Employment tribunals regulations – key changes

The Employment Tribunals (Constitution and Rules of Procedures) Regulations 2004 are due to come into force on 1 October 2004. The legislation was finally laid before Parliament on 20 July 2004. Before they received parliamentary approval, the Department of Trade and Industry issued the final guidance notes.

The regulations implement changes to tribunal procedure set out in the Employment Act 2002, and coincide with the coming into force of the Employment Act 2002 (Dispute Resolution) Regulations 2004.

Here is a summary of some of the key changes affecting HR professionals.        

Q Do the regulations change the way in which a claimant brings a tribunal claim and a respondent responds to it?

A From 6 April 2005, the prescribed claim form (ET1) and response form (ET3) must be used by the applicant (known after October as the ‘claimant’), and the respondent.

During the transitional period of 1 October 2004 to 5 April 2005, both the claim and response must include certain ‘relevant required information’. After the transitional period, this information will be provided on the forms.

Claimants must state on the ET1 whether they have raised the matter of the claim with the respondent at least 28 days before lodging it with the tribunal. A respondent must submit its ET3 response form within 28 days of the date it is sent – an increase on the current period of 21 days.

The regulations also introduce a new ‘pre-acceptance procedure’, whereby the tribunal chairman  can, in certain circumstances, decide not to accept the claim/response.

Such circumstances include where either the claim or the response are not on the prescribed form (after 6 April 2005), or do not contain all the ‘relevant required information’, or the tribunal does not have power to consider the claim or, in respect of a claim only, step 1 of the Statutory Grievance Procedure (s.32 of the Employment Act 2002) has not been complied with.
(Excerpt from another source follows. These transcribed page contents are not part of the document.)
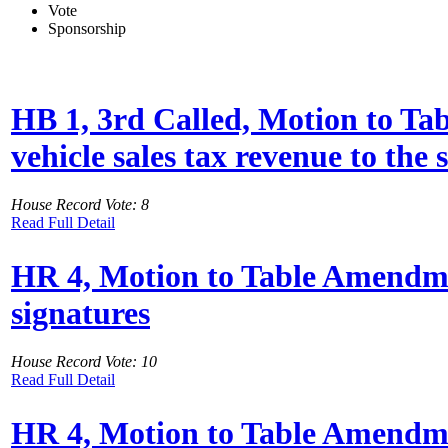
Vote
Sponsorship
HB 1, 3rd Called, Motion to Ta
vehicle sales tax revenue to the
House Record Vote: 8
Read Full Detail
HR 4, Motion to Table Amendment
signatures
House Record Vote: 10
Read Full Detail
HR 4, Motion to Table Amendmen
The chairman must inform the party in writing of the reasons for the decision.

Q How will the role of Acas change in conciliating?

A There will be a fixed conciliation period of 13 weeks in standard cases during which time Acas is under a duty to conciliate. If the parties agree, this can be extended by a further two weeks where Acas informs the tribunal that a settlement proposal has been made, and it is probable that a settlement will be reached in that further period.

For certain claims, the fixed conciliation period will be seven weeks. The hearing will not be listed for a date during the conciliation period.

At the end of the period, Acas still has power to conciliate, although it is no longer a ‘duty’. In claims for sex, race, disability, religion, belief, sexual orientation discrimination, or whistleblowing, there will be no fixed conciliation period, and Acas will have a continuing duty to conciliate.

Q What are the new rules regarding costs orders, preparation time orders and ‘wasted’ costs orders?

A Costs orders can now only be made where the receiving party is legally represented. Where the party is not legally represented, a ‘preparation time order’ can be made in that party’s favour.

The current maximum amount of either order remains at £10,000. In assessing the amount of any costs, the tribunal may have regard to the party’s ability to pay. This seems to be a consequence of the Court of Appeal’s decision in Kovacs v Queen Mary & Westfield College [2002] ILRL 414, where it was held that a party’s ability to pay shouldn’t be taken into account.

The circumstances in which either a costs or preparation order will be made remain unchanged.

The regulations introduce a new power for tribunals to make  ‘wasted costs orders’ against a party’s legal representative for costs arising from any improper, unreasonable or negligent act or omission by the representative that the tribunal considers unreasonable for the party to pay. Such an order cannot be made against a representative if they do not act in pursuit of profit.